Reeves, for her part, highlighted a different metric: GDP per head, which rose 1 per cent over the first half of 2025 after a complete standstill in 2024. “Thanks to the choices we have made, we’ve seen six interest‑rate cuts since the election, inflation falling faster than predicted, and ours is the fastest‑growing G7 economy in Europe,” she declared.
She added, “The Government has the right economic plan to build a stronger and more secure economy, cutting the cost of living, cutting the national debt and creating the conditions for growth and investment in every part of the country.”
The timeline of the quarter was anything but smooth. October saw output dip 0.1 per cent, only to be nudged up 0.2 per cent in November after a modest revival at Jaguar Land Rover, whose production rebounded following a major cyber‑attack that had stalled the plant for weeks.
All the while, whispers of Budget uncertainty swirled. Rumours that sweeping tax cuts might be off the table seemed to hold back private investment just as the fiscal event loomed.
Liz McKeown, the ONS director of economic statistics, summed up the mood: “The economy continued to grow slowly in the last three months of the year, with the growth rate unchanged from the previous quarter. The often‑dominant services sector showed no growth, with the main driver instead coming from manufacturing. Construction, meanwhile, registered its worst performance in more than four years.”

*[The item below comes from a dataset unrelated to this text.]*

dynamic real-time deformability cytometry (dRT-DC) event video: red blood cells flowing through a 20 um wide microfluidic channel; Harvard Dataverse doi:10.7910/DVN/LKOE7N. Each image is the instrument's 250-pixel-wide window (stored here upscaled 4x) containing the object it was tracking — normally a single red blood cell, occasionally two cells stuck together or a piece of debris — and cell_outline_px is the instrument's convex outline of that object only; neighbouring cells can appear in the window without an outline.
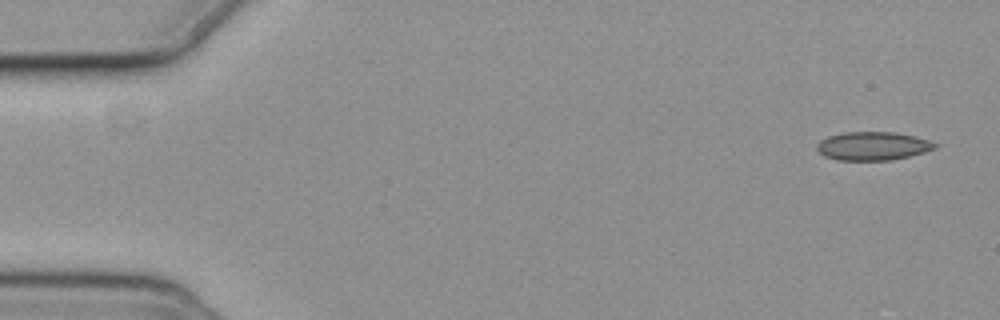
{"species": "common noctule bat (a hibernating species)", "species_latin": "Nyctalus noctula", "temperature_condition": "cold", "stored_images_in_passage": 5, "camera_frame_rate_fps": 3000, "um_per_image_px": 0.085, "animal": {"sex": "female", "body_mass_g": 19.3, "forearm_length_mm": 54.1}, "frame": {"image": 1, "passage_image": 1, "time_ms": 0.0, "image_size_px": [1000, 320], "cell_outline_px": [[940, 144], [936, 148], [924, 152], [892, 160], [836, 160], [824, 156], [816, 148], [816, 144], [820, 140], [828, 136], [844, 132], [892, 132], [916, 136]], "centroid_in_image_um": [74.19, 12.41], "position_along_channel_um": 10.8, "area_um2": 19.65}}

She noted a silver lining: “The rate of growth across 2025 as a whole was up slightly on the previous year, with growth seen in all main sectors. Initial estimates show GDP per head was up on the previous year despite it contracting slightly in each of the last two quarters.”
During a routine visit to a BT site, reporters pressed Reeves on Health Secretary Wes Streeting’s criticism of Lord Mandelson, who had accused Labour of having “no growth strategy at all.” Reeves answered briskly, “He was really clear yesterday that one of the things he got wrong in his messages was that the economy has grown this year. We have had six cuts in interest rates, and as Wes said yesterday, that is down to my economic plan, this government’s economic plan.”
The ONS data also broke down the contributors to the quarter’s growth. Eight of fourteen services subsectors posted positive figures, while seven of thirteen manufacturing subsectors added to the expansion. Nominal GDP was primarily driven by a rise in employee pay, a modest but tangible lift for households.
Conversely, the dominant services sector recorded zero growth, production climbed 1.2 per cent, and construction fell 2.1 per cent – its steepest drop in over four years.
Scott Gardner, an investment strategist at JP Morgan Personal Investing, painted a stark picture: “The UK economy ended 2025 firmly in the slow lane, undershooting expectations and remaining in a low gear in the final quarter of the year as businesses and consumers digested the Chancellor’s November budget.” He added, “This marks a clear reversal in fortunes for the economy after strong growth shown in the first half of the year failed to carry over into the rest of 2025.”
The Bank of England, too, had been revising its outlook. It recently lowered its estimate of last year’s growth from 1.5 per cent to 1.4 per cent, and trimmed its 2026 forecast from 1.2 per cent to 0.9 per cent, while nudging 2027 down from 1.6 per cent to 1.5 per cent.
All these signals converge on a single reality: Britain’s economy is inching forward, but the momentum is fragile, the confidence shaken, and the political narrative fiercely contested.
As the new year dawns, households brace for another round of price pressures, while policymakers scramble to translate a 0.1 per cent quarterly rise into a story of real‑world improvement. Whether the “money back in your pocket” rhetoric will translate into tangible relief remains the question every Briton now asks themselves.